Cuts to youth wages

March 4, 1992
Issue 

Cuts to youth wages

Keating's package shares with Hewson's a determination to cut youth wages.

The Liberals simply assert that cutting youth wages is the solution to youth unemployment, currently about 30% nationally. Keating's approach is more underhanded. His plan to cut youth wages comes in a section dealing with apprenticeships and training.

Keating notes a decline in the number of apprentices and concerns about the quality of training they receive. His solution is to increase the subsidy to employers and to include more formal training. Then he pulls out the knife:

"Those participating could be regarded as trainees rather than as workers.

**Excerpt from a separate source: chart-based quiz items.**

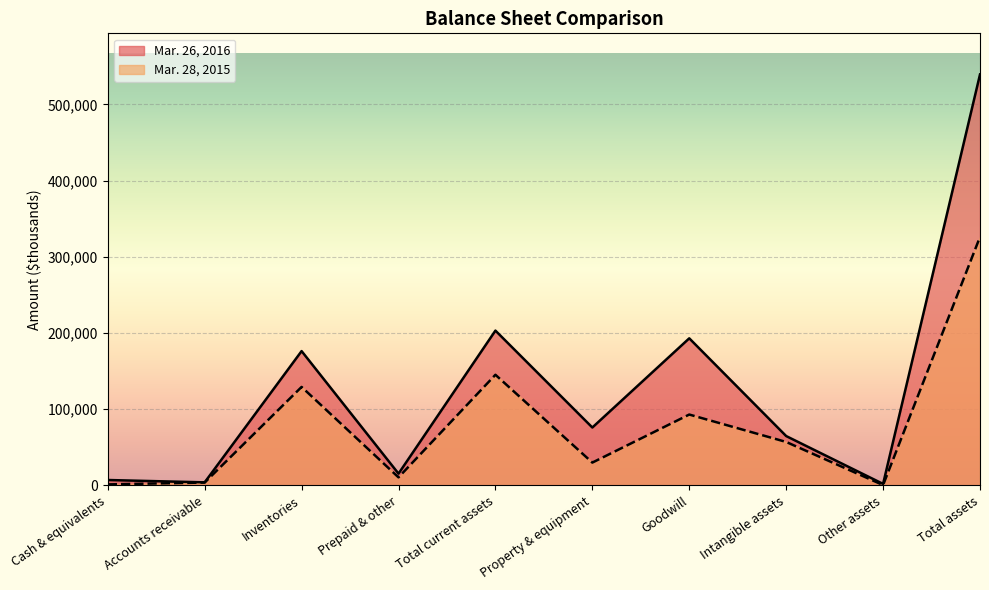

What is the greatest value displayed?

539326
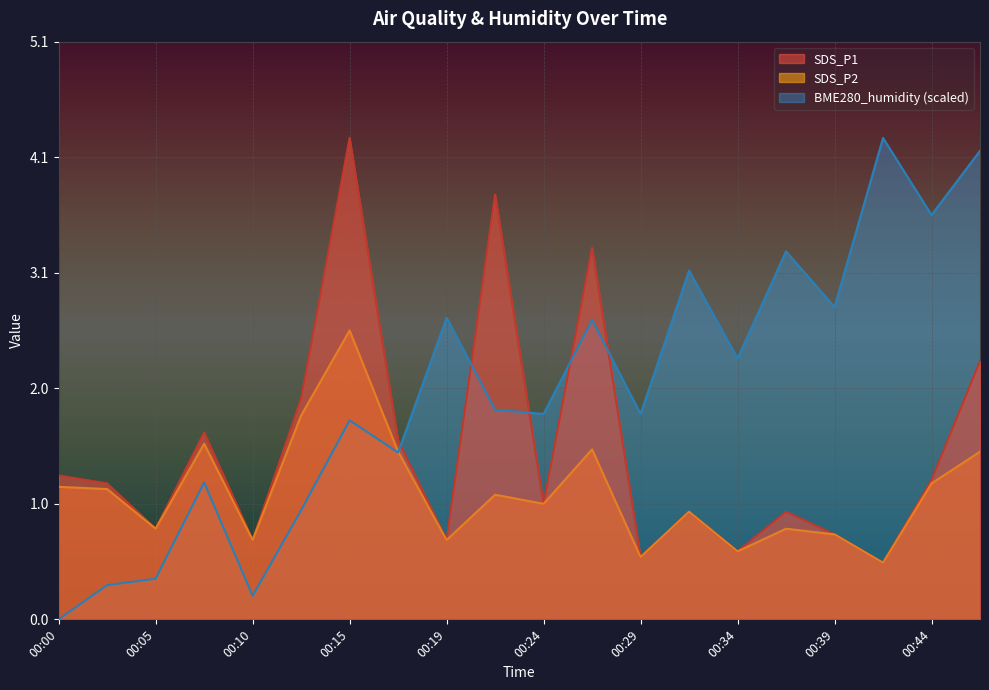

What is the greatest value displayed?

4.2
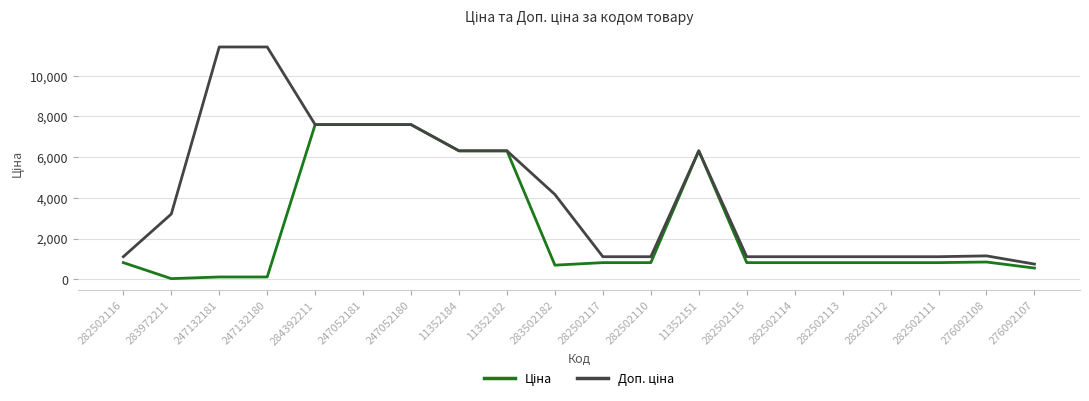

What is the spread (max minus min) of values at 282502114?

290.7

"Existing arrangements regarding youth wages would then need to be examined to take account of the change in the status of the individual, the higher quality of training provided and the need to ensure an adequate number of training positions within industry are available for young people."

But youth wages are already very low. According to Russell Bankroft, a research officer with the Victorian Trades Hall Council, a 16-year-old worker is entitled to only $190 a week in the clothing and footwear industry, $185 as a storeperson, $170 as a kindergarten or day-care assistant and $190 as a typist. This is just on the poverty line.

"Sixteen-year-olds must pay the same for food, clothing and transport as an adult, and lower wages may simply force them out of the market", Bankroft said.